Because wild pigs are highly adaptable, suitable habitat occurs throughout much of North America. Since their introduction in the southeastern United States, wild pigs have expanded their range to many other regions of the country, particularly in the past few decades. The Southeastern Cooperative Wildlife Disease Study (SCWDS) has monitored wild pig populations since 1982 and has documented a steady advance into new regions (www.uga.edu/scwds/dist_maps.htm); currently, pigs exist in at least 39 states (Fogarty 2007, Gipson et al. 1998). Although many have presumed that pigs were a southern species and that harsh winters would limit their expansion northward, pig populations now exist in the northerly
climates of Michigan and North Dakota.

With this limited information, it would appear that with an unchecked growing expansion of wild hogs throughout the U.S., the future of deer and other species, doesn’t bode well, especially in states like Maine that is experiencing extreme difficulties in maintaining a deer herd. Will the expansion of wild hogs destroy those deer herds that are problematic now? Will wild hogs reduce the deer herds in other states? What kind of long term effect will these feral animals have on habitat, i.e. vegetation, forests, fields, agricultural crops and other native wildlife? One has to wonder, with the destruction to the landscape these animals are capable of, what effect will this have on water quality in those places where game fish require cold, clean water.

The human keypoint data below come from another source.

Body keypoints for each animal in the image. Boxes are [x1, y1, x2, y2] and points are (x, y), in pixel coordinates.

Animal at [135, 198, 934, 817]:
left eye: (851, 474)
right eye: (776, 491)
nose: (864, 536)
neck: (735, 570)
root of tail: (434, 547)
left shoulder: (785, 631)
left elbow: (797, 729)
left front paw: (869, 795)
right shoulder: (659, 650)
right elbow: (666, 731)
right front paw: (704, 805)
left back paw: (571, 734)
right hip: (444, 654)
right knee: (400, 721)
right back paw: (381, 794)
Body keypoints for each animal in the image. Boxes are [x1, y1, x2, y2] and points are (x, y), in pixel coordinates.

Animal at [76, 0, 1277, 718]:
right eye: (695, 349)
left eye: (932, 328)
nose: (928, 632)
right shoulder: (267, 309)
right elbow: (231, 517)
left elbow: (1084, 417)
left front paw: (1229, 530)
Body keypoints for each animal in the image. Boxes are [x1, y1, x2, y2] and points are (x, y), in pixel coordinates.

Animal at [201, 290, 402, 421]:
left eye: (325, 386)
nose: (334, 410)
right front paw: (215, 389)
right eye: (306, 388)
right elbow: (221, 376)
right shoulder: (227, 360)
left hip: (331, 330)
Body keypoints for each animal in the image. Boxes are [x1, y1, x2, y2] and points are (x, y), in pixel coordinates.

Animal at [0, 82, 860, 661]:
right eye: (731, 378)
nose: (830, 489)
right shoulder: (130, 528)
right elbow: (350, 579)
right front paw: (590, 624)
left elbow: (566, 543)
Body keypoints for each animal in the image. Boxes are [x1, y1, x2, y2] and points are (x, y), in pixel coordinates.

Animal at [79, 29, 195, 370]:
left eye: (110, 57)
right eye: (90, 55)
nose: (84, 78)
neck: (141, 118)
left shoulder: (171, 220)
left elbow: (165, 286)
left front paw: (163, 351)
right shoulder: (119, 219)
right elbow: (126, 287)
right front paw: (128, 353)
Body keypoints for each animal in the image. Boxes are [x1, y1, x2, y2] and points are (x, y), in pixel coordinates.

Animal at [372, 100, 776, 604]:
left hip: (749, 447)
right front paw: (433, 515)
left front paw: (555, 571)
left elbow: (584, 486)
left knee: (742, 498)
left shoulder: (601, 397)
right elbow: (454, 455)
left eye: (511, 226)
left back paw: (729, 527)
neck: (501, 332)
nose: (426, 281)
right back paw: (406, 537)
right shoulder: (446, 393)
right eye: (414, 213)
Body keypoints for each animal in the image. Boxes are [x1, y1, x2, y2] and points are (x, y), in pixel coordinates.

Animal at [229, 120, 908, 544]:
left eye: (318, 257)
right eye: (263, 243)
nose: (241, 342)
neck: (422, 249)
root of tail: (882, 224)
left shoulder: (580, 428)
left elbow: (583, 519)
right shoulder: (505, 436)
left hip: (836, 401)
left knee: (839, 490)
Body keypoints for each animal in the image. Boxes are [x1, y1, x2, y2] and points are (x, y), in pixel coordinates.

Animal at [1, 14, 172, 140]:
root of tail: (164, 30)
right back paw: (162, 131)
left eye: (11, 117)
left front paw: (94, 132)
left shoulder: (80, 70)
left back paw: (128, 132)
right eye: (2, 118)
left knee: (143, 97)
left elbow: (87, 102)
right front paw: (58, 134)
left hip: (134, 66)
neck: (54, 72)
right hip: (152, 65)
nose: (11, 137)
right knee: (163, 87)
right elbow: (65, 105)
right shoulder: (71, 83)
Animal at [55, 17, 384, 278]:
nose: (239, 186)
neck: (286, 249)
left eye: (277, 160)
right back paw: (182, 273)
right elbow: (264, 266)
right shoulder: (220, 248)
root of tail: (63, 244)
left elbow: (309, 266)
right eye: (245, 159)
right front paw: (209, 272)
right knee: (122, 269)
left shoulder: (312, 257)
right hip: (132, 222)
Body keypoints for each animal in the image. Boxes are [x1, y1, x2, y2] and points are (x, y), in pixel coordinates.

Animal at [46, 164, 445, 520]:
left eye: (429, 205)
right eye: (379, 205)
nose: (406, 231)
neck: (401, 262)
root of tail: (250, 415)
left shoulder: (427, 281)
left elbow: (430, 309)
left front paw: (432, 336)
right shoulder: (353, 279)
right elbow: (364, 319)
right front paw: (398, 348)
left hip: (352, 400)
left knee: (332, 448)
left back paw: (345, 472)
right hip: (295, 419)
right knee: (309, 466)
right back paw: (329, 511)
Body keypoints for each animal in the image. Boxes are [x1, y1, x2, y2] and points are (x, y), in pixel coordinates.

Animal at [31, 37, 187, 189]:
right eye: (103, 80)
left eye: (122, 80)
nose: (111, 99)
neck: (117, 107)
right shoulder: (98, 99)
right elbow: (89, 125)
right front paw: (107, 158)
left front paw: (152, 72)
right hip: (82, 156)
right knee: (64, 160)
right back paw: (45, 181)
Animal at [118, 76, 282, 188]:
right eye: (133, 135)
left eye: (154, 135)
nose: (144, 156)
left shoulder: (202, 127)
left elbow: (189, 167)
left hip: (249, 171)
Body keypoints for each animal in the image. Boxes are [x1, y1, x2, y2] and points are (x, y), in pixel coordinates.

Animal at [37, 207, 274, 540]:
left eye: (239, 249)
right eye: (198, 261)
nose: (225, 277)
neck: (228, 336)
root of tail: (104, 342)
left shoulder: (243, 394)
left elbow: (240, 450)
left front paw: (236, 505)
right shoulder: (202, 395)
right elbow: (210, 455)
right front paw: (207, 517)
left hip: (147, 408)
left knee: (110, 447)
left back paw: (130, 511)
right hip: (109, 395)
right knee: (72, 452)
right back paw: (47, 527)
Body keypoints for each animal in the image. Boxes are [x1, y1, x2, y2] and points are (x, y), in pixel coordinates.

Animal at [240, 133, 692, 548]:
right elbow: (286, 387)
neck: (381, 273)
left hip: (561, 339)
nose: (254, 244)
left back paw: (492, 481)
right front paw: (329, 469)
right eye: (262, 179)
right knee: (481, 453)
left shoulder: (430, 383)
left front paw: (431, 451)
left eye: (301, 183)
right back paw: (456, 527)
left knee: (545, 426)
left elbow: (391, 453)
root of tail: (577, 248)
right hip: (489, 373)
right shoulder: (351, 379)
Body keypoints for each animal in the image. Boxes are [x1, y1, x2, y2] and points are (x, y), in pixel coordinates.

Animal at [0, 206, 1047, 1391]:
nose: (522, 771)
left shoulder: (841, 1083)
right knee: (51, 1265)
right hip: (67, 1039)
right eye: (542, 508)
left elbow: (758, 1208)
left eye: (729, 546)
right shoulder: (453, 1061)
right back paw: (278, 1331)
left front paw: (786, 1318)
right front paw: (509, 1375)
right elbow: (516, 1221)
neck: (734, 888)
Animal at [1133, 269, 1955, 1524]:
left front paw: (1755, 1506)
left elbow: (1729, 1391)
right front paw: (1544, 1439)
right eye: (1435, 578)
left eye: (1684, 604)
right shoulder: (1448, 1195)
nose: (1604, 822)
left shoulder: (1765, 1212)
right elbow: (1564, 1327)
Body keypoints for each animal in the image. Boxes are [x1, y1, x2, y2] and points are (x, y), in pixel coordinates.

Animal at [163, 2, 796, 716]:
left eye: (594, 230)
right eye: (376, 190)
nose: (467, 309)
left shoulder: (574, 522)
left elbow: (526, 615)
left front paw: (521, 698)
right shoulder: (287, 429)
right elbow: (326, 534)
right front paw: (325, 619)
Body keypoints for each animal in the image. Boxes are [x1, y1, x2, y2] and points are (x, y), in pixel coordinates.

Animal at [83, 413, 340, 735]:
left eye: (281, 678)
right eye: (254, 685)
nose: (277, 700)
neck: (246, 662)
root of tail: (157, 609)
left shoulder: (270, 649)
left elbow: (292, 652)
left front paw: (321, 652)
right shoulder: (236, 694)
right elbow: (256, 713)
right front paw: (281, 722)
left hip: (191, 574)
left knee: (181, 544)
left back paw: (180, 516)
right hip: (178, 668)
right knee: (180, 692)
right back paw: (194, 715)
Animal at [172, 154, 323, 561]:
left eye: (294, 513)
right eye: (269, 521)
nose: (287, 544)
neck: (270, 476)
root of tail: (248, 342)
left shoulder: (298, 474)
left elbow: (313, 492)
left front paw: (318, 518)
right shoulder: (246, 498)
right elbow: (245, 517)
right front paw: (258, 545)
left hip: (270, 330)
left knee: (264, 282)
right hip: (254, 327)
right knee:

Wild hogs can destroy trees because of their “rooting.”

Their rooting can accelerate leaf litter decomposition causing the loss of nutrients which can impact seedling survival of trees. Their rooting behavior can damage seedling tree growth and survival. Longleaf pine seedlings seem to be especially vulnerable to wild pigs. Research suggests that the pigs may actually root up seedlings of various tree species and chew the root system to obtain nutrients. They rub against individual trees (pines) that are capable of producing a lot of rosin (presumably as they rub to remove ectoparasites on their skin). Rubbing of selected pine trees has resulted in girdling of some mature trees which can eventually kill the tree.

And just as important, if not more, what kinds of diseases are other wildlife and humans going to have to deal with now and in the future?

I’m not sure the public understands hardly at all the seriousness of this issue. Where are the so-called conservationists on this issue? This sounds like a classic environmentalist’s dream problem to deal with, and yet, where are they?

Perhaps in states like Maine, the wild hogs will move in and destroy and/or run off the deer and moose, making for big game hunting and trapping of wild pigs. THEN, the environmentalists will step in to put a stop to the senseless killing of wild pigs for sport. Isn’t that about how it goes these days?